Galen ranked proline-rich motifs near failure signals as a separate assay stratum, so rank scores do not mask degradation-like behavior. Motif extraction centered PPGP, PGPP, PPPG, and GPPG with antimicrobial and protease-resistance tags. The cheapest discriminator is a protease-challenge time course with LC-MS intact-peptide tracking and matched antimicrobial readout. No contradicting record entered the graph; constraint comes from low evidence strength. Runtime scope holds as a failure-correlation proposal at 0.76 confidence.
11. References
Supporting (trusted tier):
1. Failure Correlation metric for [redacted-seq:21aa:b8787c3d] · [TRUST_T1] · source_id:20260523T190743Z-037 2. Failure Correlation metric for [redacted-seq:21aa:076684be] · [TRUST_T1] · source_id:20260523T190743Z-038 3. Failure Correlation metric for [redacted-seq:22aa:a42d5ef3] · [TRUST_T1] · source_id:20260523T190743Z-016 4. CyclicMPNN: Stable Cyclic Peptide Sequence Generation · [TRUST_T2] · source_id:bio_e1a320b06d40 5. degradation;instability · [TRUST_T2] · source_id:38401875
12. Runtime Investigation
Runtime capability investigation. Before this synthesis was drafted, Protean queried Galen's bounded capability surface to enrich the seed with structural and prior-art context. The full investigation ledger is preserved in the private snapshot (investigation.json); this section reports the public-safe rollup.
- Wall-clock duration: 18 ms
- Capability calls:
db.uniprot:motif_search: 3,pdb: 2 - Call statuses:
ok: 2,skipped: 3
Motifs investigated against UniProt:
PPGP→ no family-level hitsPGPP→ no family-level hitsPPPG→ no family-level hits
PDB cross-references (0 resolved):
- No PDB IDs mentioned in supporting evidence.
Candidate-sequence QC distribution. No candidate sequences were resolvable for this seed.
Structural analog search. 0 Foldseek ticket(s) were submitted against AFDB50 + PDB100; results poll asynchronously and are appended in subsequent cycles.
Prior-failure motif overlap. The following seed motifs also appear in prior rejected/low-scoring candidates and warrant caution in §9 prioritization: CPPG, GPPG, GPPP, GWPP, PCPP, PGPP, PGWP, PPGP.
13. Runtime Metadata
Operational context for this thesis cycle. Sourced from the synthesis seed and the prose-model log; not part of the scientific claim graph.

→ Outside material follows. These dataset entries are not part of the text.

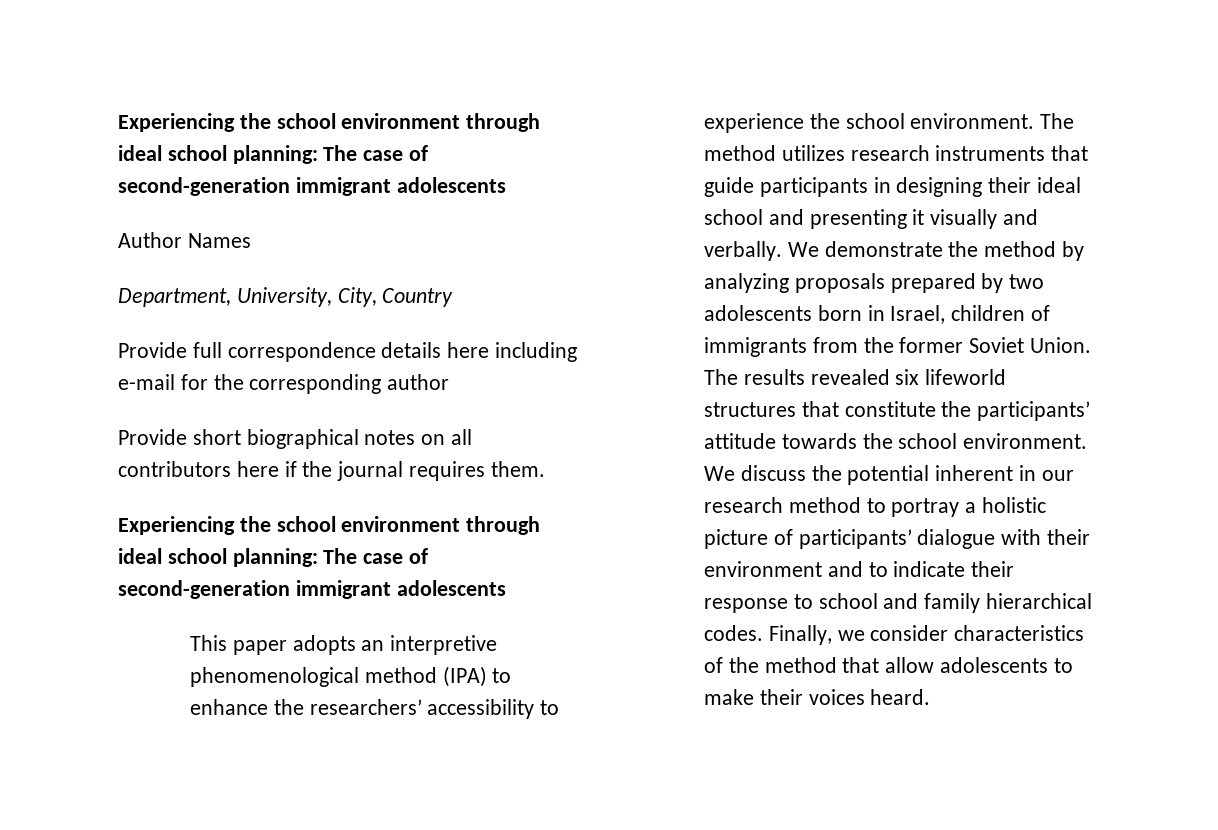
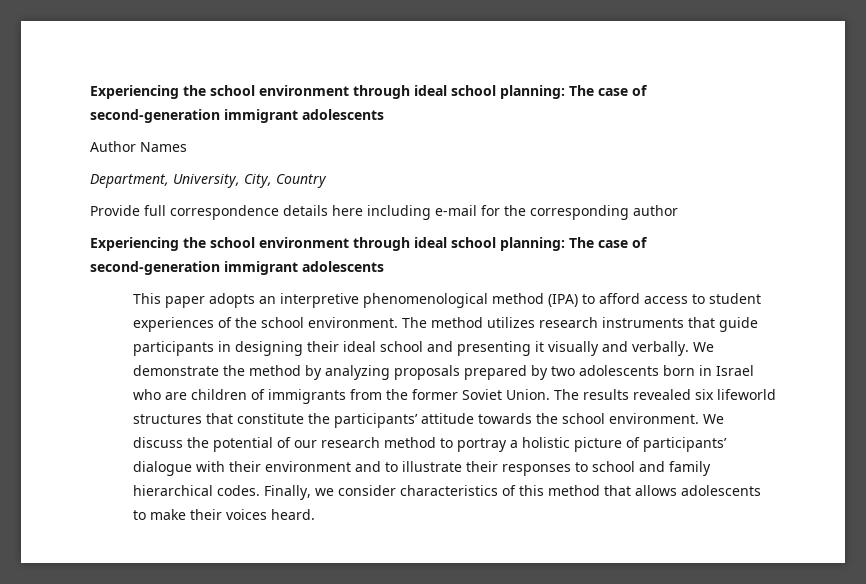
[118,429,473,449] [118,461,545,481] // Provide short biographical notes on all contributors here if the journal requires them. -> (678, 210) none
[190,699,560,719] [704,113,805,133] enhance the researchers’ accessibility to experience -> [598,293,761,304] [132,317,232,332] afford access to student experiences of
[890,305,946,324] Israel, -> [715,365,754,376] [132,389,187,400] Israel who are
[935,465,1037,481] inherent in -> [276,437,291,448] of
[893,561,1015,577] [704,598,789,613] indicate their response -> [401,461,571,476] illustrate their responses
[728,657,759,673] the -> [518,485,544,496] this
[885,657,935,673] allow -> [634,485,677,496] allows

Publication tier: runtime_memo Prose model: openai-codex/gpt-5.5 · 6/6 sections via primary model
Prose model call log:
| Section | Winner | Latency (ms) | Validation codes |
|---|---|---|---|
| title | openai-codex/gpt-5.5 | 19688 | — |
| abstract | openai-codex/gpt-5.5 | 22490 | — |
| introduction | openai-codex/gpt-5.5 | 28604 | — |
| mechanistic_framework | openai-codex/gpt-5.5 | 34904 | — |
| discussion | openai-codex/gpt-5.5 | 36137 | — |
| conclusion | openai-codex/gpt-5.5 | 22829 | — |
Per-section confidence:
| Section | Confidence | Low-conf sentences |
|---|---|---|
| conclusion | 0.09 | 5 |
| discussion | 0.09 | 10 |
| introduction | 0.09 | 5 |
| mechanistic_framework | 0.09 | 6 |
Contradictions: none acknowledged this cycle.
14. Provenance Appendix
Full provenance (evidence lineage, novelty trace, reviewer findings) is persisted to provenance.json alongside this thesis.
- seed_id:
seed_f2f776aeeb081718 - hypothesis_id:
hypothesis:failure-correlation:42c23cf656f4 - publication_tier:
runtime_memo - cluster_id:
antimicrobial+protease_resistance+structural_motif - thesis_layer:
protean.autonomous_thesis.v1
To audit: read provenance.json in the same directory.